Data entries:
------------------------------

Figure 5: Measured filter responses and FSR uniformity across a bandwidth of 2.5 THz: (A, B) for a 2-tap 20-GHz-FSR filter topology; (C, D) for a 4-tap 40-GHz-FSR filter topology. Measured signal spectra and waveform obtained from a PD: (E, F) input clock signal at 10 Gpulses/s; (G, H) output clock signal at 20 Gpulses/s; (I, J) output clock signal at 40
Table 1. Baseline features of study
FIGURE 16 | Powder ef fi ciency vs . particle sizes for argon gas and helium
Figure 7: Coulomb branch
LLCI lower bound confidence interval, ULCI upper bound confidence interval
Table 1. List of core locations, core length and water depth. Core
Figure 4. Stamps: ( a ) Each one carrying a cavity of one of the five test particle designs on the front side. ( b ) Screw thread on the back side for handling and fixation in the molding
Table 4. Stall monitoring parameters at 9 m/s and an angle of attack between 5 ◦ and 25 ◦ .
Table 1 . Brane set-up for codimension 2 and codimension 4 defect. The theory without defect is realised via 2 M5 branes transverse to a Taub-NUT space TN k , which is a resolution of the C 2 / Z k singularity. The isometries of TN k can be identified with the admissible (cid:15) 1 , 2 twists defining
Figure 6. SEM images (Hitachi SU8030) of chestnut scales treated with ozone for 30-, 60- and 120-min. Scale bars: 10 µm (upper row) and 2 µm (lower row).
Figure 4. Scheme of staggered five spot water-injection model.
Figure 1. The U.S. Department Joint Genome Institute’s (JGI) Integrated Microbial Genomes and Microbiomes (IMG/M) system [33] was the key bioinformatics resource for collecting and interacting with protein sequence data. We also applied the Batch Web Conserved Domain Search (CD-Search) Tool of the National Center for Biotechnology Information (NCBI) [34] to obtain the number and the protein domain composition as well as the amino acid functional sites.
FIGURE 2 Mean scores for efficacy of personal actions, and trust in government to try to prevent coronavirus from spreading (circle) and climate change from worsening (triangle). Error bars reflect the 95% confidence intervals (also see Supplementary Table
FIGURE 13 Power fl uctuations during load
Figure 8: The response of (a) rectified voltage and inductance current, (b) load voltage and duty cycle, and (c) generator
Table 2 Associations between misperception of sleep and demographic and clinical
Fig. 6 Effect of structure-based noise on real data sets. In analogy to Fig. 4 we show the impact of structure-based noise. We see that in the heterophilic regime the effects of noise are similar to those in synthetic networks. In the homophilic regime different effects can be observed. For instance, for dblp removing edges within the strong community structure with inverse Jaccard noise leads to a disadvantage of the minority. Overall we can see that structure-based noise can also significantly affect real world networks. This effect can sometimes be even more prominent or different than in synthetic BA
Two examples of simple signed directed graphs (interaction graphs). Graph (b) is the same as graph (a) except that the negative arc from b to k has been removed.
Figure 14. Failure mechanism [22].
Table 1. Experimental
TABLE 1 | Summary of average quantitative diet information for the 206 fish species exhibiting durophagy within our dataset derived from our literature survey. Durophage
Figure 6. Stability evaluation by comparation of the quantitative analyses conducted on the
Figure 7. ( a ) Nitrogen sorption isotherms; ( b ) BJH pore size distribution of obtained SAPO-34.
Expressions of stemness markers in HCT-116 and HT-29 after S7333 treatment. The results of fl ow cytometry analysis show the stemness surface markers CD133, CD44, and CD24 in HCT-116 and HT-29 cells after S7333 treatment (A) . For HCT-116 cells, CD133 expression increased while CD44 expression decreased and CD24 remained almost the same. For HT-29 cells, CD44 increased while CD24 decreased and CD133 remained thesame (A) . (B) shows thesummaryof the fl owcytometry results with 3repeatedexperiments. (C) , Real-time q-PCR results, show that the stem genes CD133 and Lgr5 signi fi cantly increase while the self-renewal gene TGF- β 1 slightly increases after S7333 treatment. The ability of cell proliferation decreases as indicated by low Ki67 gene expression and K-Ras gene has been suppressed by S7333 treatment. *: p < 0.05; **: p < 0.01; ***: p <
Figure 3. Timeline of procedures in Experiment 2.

------------------------------

• WORK ORDER
The answer should consist only of the lines from the one with "Figure 6. Stability" to the final line of the records above, retyped word for word.

• TASK RESULT
Figure 6. Stability evaluation by comparation of the quantitative analyses conducted on the
Figure 7. ( a ) Nitrogen sorption isotherms; ( b ) BJH pore size distribution of obtained SAPO-34.
Expressions of stemness markers in HCT-116 and HT-29 after S7333 treatment. The results of fl ow cytometry analysis show the stemness surface markers CD133, CD44, and CD24 in HCT-116 and HT-29 cells after S7333 treatment (A) . For HCT-116 cells, CD133 expression increased while CD44 expression decreased and CD24 remained almost the same. For HT-29 cells, CD44 increased while CD24 decreased and CD133 remained thesame (A) . (B) shows thesummaryof the fl owcytometry results with 3repeatedexperiments. (C) , Real-time q-PCR results, show that the stem genes CD133 and Lgr5 signi fi cantly increase while the self-renewal gene TGF- β 1 slightly increases after S7333 treatment. The ability of cell proliferation decreases as indicated by low Ki67 gene expression and K-Ras gene has been suppressed by S7333 treatment. *: p < 0.05; **: p < 0.01; ***: p <
Figure 3. Timeline of procedures in Experiment 2.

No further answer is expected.